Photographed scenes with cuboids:

-- -- --

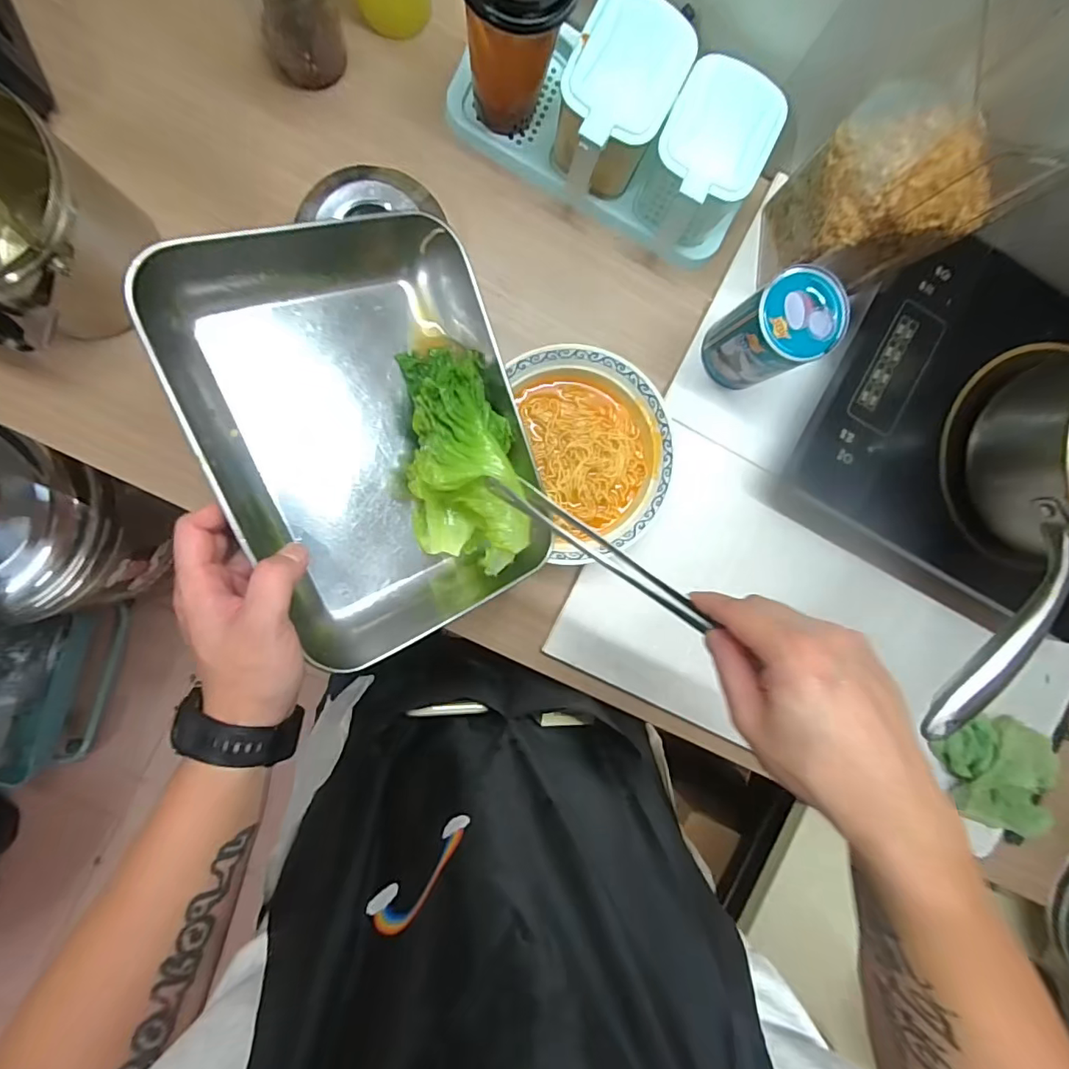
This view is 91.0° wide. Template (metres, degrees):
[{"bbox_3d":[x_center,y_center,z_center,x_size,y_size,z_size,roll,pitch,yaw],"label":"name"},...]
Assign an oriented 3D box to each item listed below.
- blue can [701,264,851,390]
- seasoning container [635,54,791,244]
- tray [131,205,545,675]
[{"bbox_3d":[0.204,-0.177,0.466,0.068,0.113,0.073,0,91,-7],"label":"blue can"},{"bbox_3d":[0.143,-0.320,0.466,0.085,0.093,0.132,28,88,-7],"label":"seasoning container"},{"bbox_3d":[-0.105,-0.059,0.356,0.193,0.050,0.278,-25,108,-29],"label":"tray"}]

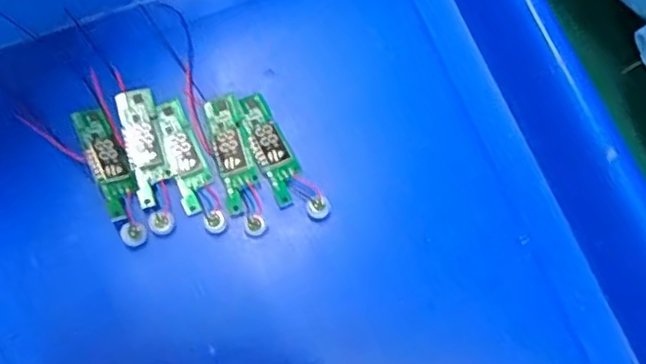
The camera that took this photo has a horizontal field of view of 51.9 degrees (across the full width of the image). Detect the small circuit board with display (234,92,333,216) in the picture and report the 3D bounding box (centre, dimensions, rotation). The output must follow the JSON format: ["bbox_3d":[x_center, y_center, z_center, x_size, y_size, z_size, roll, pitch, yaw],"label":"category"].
[{"bbox_3d":[-0.016,-0.008,0.231,0.014,0.005,0.051,-30,77,-8],"label":"small circuit board with display"}]

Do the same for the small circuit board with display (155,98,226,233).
[{"bbox_3d":[-0.046,-0.006,0.230,0.011,0.006,0.051,-21,76,-6],"label":"small circuit board with display"}]

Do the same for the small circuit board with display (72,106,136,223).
[{"bbox_3d":[-0.074,-0.008,0.226,0.013,0.004,0.042,-26,76,-7],"label":"small circuit board with display"}]

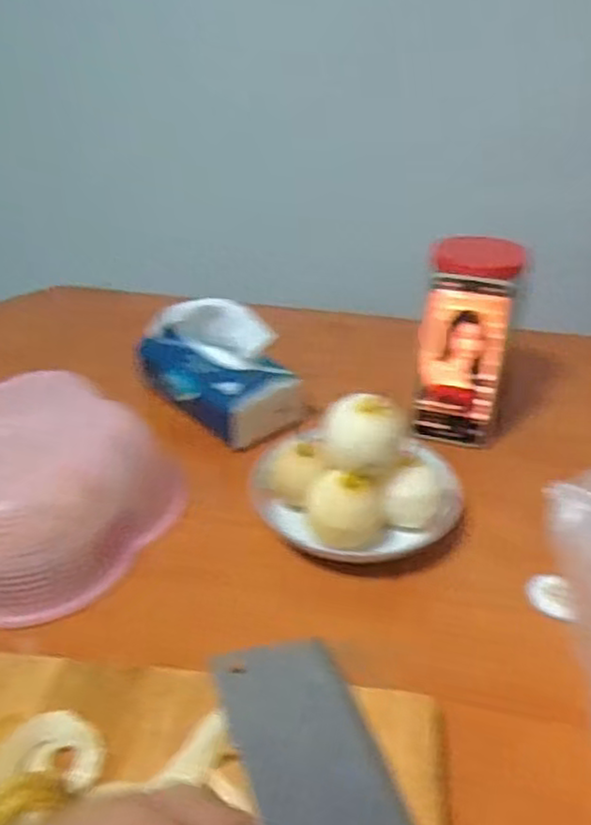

-- -- --

▶ Instructions for the task: Write out each line of the data above exactly, starting at the top and finishing with the line containing "- seasoning container [635,54,791,244]"; omit the pictures.

▶ Output below:
This view is 91.0° wide. Template (metres, degrees):
[{"bbox_3d":[x_center,y_center,z_center,x_size,y_size,z_size,roll,pitch,yaw],"label":"name"},...]
Assign an oriented 3D box to each item listed below.
- blue can [701,264,851,390]
- seasoning container [635,54,791,244]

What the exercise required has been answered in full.